Application exercise
Answers

Part 1 - Data scraping

See yankee-candle-scrape-A.R for suggested scraping code.

Part 2 - Data analysis

Let’s start by loading the packages we will need:

library(tidyverse)
library(lubridate)
  • Load the data you saved into the data folder and name it yc_reviews_all.
yc_reviews_all <- read_csv("data/yc-reviews-all.csv")
  • Your turn (5 minutes): Our goal is to plot the number of reviews or titles mentioning “no scent” or “no smell” per week. Take a look at the data you loaded and outline how you can transform it to prepare it for such a plot.
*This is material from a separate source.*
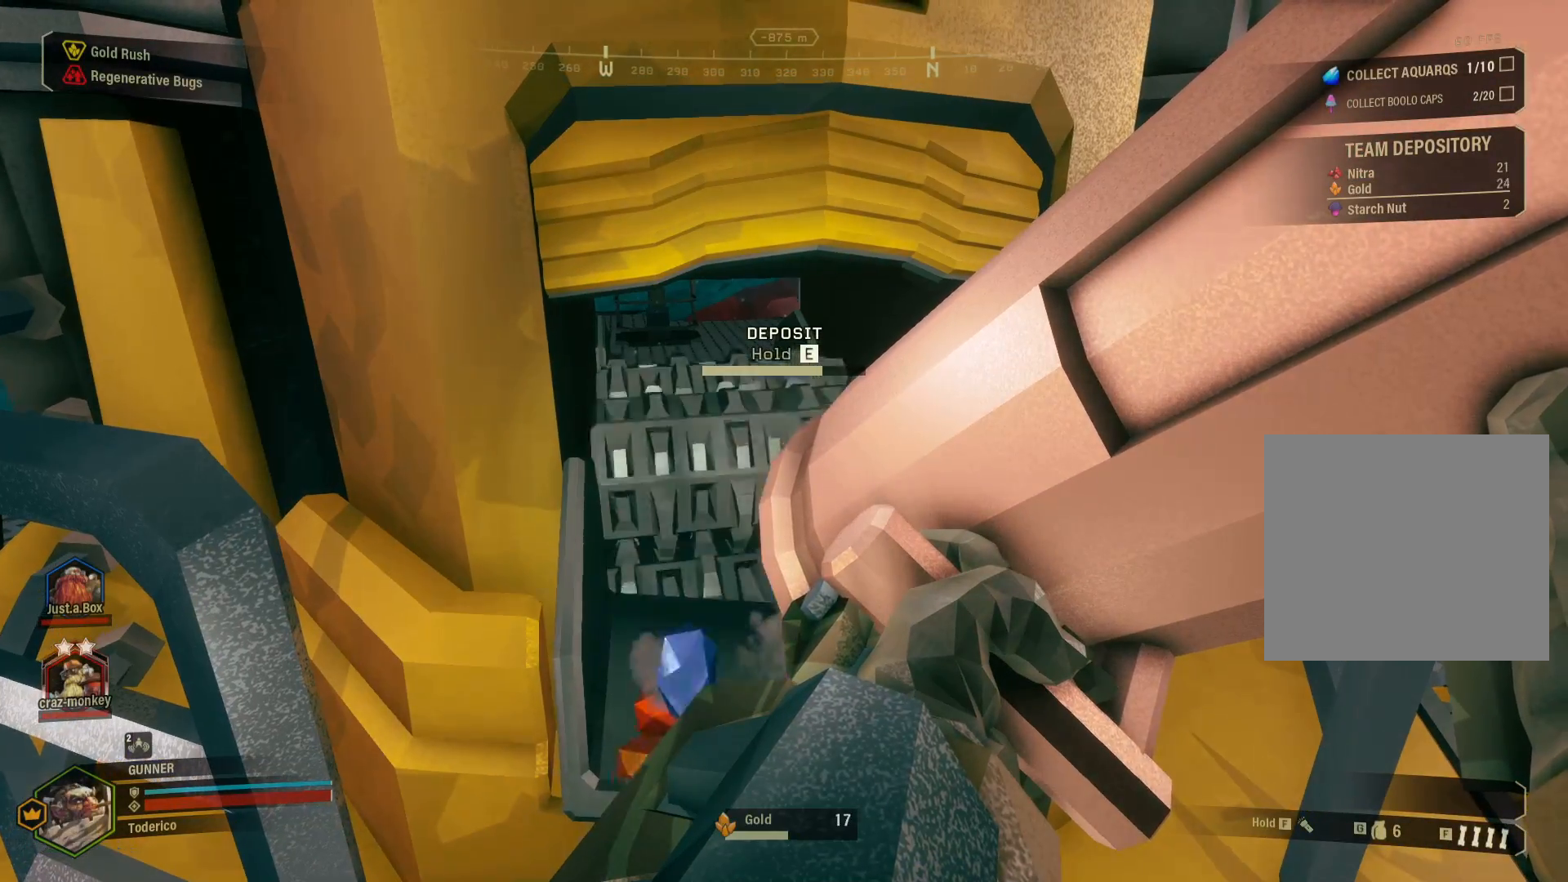
{"keys": ["e"], "events": []}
Your response should be bullet points that can roughly be translated to steps in a data wrangling pipeline.
    • Extract date of review.
    • Figure out which week of the year the date corresponds to.
    • Look for “no scent” or “no smell” in the titles or reviews.
    • Count how many titles or reviews have these phrases mentioned for each week.
    • Plot the number of mentions by week against week number.
  • Demo: Create the plot described above.
yc_reviews_all |>
  mutate(
    date = mdy(country_date),
    week = week(date),
    review = str_to_lower(review),
    title = str_to_lower(title),
    no_scent = case_when(
      str_detect(review, "no scent") | str_detect(title, "no scent") ~ "mentioned",
      str_detect(review, "no smell") | str_detect(title, "no smell") ~ "mentioned",
      TRUE ~ "not mentioned"
    )
  ) |>
  count(week, no_scent) |>
  filter(no_scent == "mentioned") |>
  ggplot(aes(x = week, y = n, group = 1)) +
  geom_line()

  • Your turn (3 minutes): Outline how this exercise could be expanded to make a plot like this one that compares number of reviews mentioning no scent/smell and number of COVID cases.

Scrape data going further back and join it with weekly COVID cases data from another source and plot both.